# EXERCISE:
Can you copy out the listing below word for word, starting at the line that contains "genus: Annona" and ending at its last line, with both of those lines included?

# INPUT:
>>
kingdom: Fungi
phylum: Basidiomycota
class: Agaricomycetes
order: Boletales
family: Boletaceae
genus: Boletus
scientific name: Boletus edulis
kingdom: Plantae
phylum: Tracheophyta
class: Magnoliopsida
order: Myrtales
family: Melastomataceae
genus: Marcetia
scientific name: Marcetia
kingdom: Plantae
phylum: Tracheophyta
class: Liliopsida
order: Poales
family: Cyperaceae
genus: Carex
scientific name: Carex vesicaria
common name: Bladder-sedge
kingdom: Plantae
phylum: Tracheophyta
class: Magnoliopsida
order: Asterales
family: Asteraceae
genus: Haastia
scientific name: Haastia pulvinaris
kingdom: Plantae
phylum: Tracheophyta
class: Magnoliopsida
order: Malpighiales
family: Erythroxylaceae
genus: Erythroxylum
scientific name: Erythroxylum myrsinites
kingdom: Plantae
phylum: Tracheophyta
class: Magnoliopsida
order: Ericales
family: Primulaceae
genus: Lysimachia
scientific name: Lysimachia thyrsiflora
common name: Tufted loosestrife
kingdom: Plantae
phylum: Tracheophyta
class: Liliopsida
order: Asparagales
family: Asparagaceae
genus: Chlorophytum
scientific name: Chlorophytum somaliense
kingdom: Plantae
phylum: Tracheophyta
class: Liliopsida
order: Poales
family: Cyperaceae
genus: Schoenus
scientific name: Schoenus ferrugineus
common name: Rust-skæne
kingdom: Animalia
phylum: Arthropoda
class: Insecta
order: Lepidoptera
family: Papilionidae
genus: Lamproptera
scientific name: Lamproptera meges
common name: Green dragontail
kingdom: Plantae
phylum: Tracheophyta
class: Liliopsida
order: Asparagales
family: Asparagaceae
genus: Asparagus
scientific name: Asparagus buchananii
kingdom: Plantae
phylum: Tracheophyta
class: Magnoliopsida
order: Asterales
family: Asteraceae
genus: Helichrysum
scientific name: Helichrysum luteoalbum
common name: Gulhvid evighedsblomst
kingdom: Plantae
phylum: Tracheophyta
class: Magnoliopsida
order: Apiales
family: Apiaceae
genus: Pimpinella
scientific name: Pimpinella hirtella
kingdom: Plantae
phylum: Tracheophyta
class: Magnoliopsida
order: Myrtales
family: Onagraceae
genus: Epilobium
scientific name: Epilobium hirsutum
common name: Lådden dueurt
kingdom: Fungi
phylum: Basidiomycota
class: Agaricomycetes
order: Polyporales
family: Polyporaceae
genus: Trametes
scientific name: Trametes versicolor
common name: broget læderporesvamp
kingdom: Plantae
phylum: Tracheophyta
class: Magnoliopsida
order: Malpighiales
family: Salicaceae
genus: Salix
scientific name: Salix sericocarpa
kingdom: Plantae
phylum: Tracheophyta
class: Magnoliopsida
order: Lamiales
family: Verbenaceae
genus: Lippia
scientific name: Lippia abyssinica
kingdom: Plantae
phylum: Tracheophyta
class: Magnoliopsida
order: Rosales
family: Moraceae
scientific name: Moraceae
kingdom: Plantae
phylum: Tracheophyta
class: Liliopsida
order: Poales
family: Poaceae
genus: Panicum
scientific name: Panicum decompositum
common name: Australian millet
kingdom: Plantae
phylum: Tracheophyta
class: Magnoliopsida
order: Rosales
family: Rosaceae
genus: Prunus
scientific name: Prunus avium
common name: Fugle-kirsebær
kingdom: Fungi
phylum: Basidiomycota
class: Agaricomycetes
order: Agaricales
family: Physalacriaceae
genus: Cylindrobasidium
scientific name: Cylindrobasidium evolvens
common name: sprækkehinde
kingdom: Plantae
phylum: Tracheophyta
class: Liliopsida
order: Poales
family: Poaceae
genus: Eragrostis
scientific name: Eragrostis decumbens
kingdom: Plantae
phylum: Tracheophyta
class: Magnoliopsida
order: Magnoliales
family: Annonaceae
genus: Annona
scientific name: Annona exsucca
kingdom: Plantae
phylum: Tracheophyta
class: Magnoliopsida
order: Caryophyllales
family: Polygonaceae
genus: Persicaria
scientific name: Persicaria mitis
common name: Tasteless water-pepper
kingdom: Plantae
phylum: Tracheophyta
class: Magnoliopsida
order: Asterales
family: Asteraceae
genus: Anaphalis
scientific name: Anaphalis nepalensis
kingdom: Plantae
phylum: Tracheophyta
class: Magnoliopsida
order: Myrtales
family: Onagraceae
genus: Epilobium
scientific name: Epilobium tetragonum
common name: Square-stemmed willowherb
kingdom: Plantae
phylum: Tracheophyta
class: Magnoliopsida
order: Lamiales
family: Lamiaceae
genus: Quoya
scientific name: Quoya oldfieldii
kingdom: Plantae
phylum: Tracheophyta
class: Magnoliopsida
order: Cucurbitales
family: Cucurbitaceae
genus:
<<
# CORRECT ANSWER:
genus: Annona
scientific name: Annona exsucca
kingdom: Plantae
phylum: Tracheophyta
class: Magnoliopsida
order: Caryophyllales
family: Polygonaceae
genus: Persicaria
scientific name: Persicaria mitis
common name: Tasteless water-pepper
kingdom: Plantae
phylum: Tracheophyta
class: Magnoliopsida
order: Asterales
family: Asteraceae
genus: Anaphalis
scientific name: Anaphalis nepalensis
kingdom: Plantae
phylum: Tracheophyta
class: Magnoliopsida
order: Myrtales
family: Onagraceae
genus: Epilobium
scientific name: Epilobium tetragonum
common name: Square-stemmed willowherb
kingdom: Plantae
phylum: Tracheophyta
class: Magnoliopsida
order: Lamiales
family: Lamiaceae
genus: Quoya
scientific name: Quoya oldfieldii
kingdom: Plantae
phylum: Tracheophyta
class: Magnoliopsida
order: Cucurbitales
family: Cucurbitaceae
genus:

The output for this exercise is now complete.